However, his 'Fuzzy' screen persona originated during the Fred Scott oaters for Spectrum in 1937 - 1938. Scuttlebutt was that they were hoping to hire 'Fuzzy' Knight, but something happened and St. John was brought in for sidekick duties ... and he was given - or began using - the nickname of 'Fuzzy'. In interviews, Fred Scott thought very highly of St. John, both professionally and personally. And Fred was aware of Al's alcohol problem.

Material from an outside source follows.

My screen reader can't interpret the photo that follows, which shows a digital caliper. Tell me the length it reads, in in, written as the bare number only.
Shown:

A common thread on Al's western movie career is prolific director Sam Newfield. They first connected circa 1937 in the Fred Scott Spectrums, Jack Randall's series at Monogram, and Johnny Mack Brown oaters from A. W. Hackel's Supreme company which were released by Republic Pictures. From 1937 - 1946, Al worked in 70+ films which were helmed by Newfield, and most were at Producers Releasing Corporation (PRC) in the 1940s. There, Al did 42 Billy the Kids and Billy Carson oaters - six with Steele followed by 36 with Crabbe - and Newfield directed all. And Al did all seventeen Lone Riders with George Houston and Bob Livingston and Newfield was in charge of sixteen of the seventeen.

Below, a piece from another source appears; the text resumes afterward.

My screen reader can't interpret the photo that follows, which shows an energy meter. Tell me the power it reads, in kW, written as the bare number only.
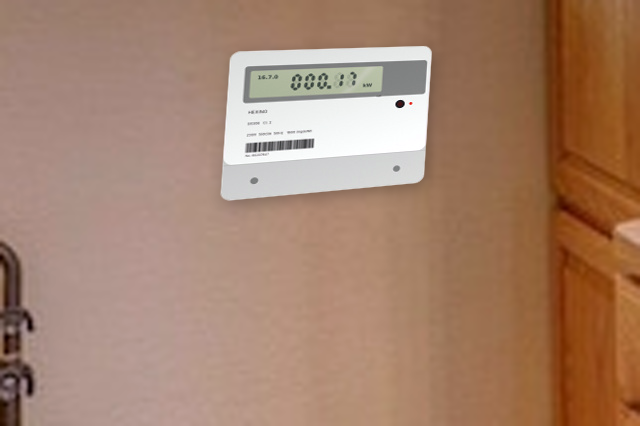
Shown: 0.17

Photo right is prolific director Sam Newfield (Real name: Samuel Neufeld; 1899 - 1964).

Sam's career consisted of about 275 films and TV shows and spanned from the mid 1920s through early 1960s.

Al St. John was employed in about a quarter of Newfield's films.

(Courtesy of Wheeler Winston Dixon)


"Fuzzy" arrives!

(Courtesy of Minard Coons)

Above are Fred Scott and his saddle pal Al St. John (as 'Fuzzy') in a still from THE RANGER'S ROUNDUP (Spectrum, 1938). Scott starred in thirteen oaters and Al was his sidekick in seven which were released during 1937 - 1938. Sam Newfield directed six of those Scott / St. John adventures.



(Courtesy of Les Adams)

Above from left to right are Art Jarrett (as 'Lucky'), Lee Powell (as 'Stormy') and Al St. John (as 'Fuzzy') in TRIGGER PALS (Grand National, 1939). This was the initial entry in a proposed six film trio series, but the series was not continued because of financial difficulties at Grand National. This was another Sam Newfield directing job.

Arthur Jarrett was a singer, guitar player, and the leader of his own 1930s big band. For a time, he was married to Olympic swimming champ Eleanor Holm. A few months after band leader Hal Kemp's death in a 1940 California car accident, Jarrett took over the Kemp orchestra.




(Courtesy of Les Adams)

Above - the title lobby card for TRIGGER PALS (Grand National, 1939). Left to right are singer and band leader Art Jarrett (as 'Lucky'), Lee Powell (as 'Stormy') and Al St. John (as 'Fuzzy'). Note Powell's billing as LEE (Lone Ranger) POWELL (which refers to his role as the masked rider of the plains in Republic's 1938 serial, THE LONE RANGER).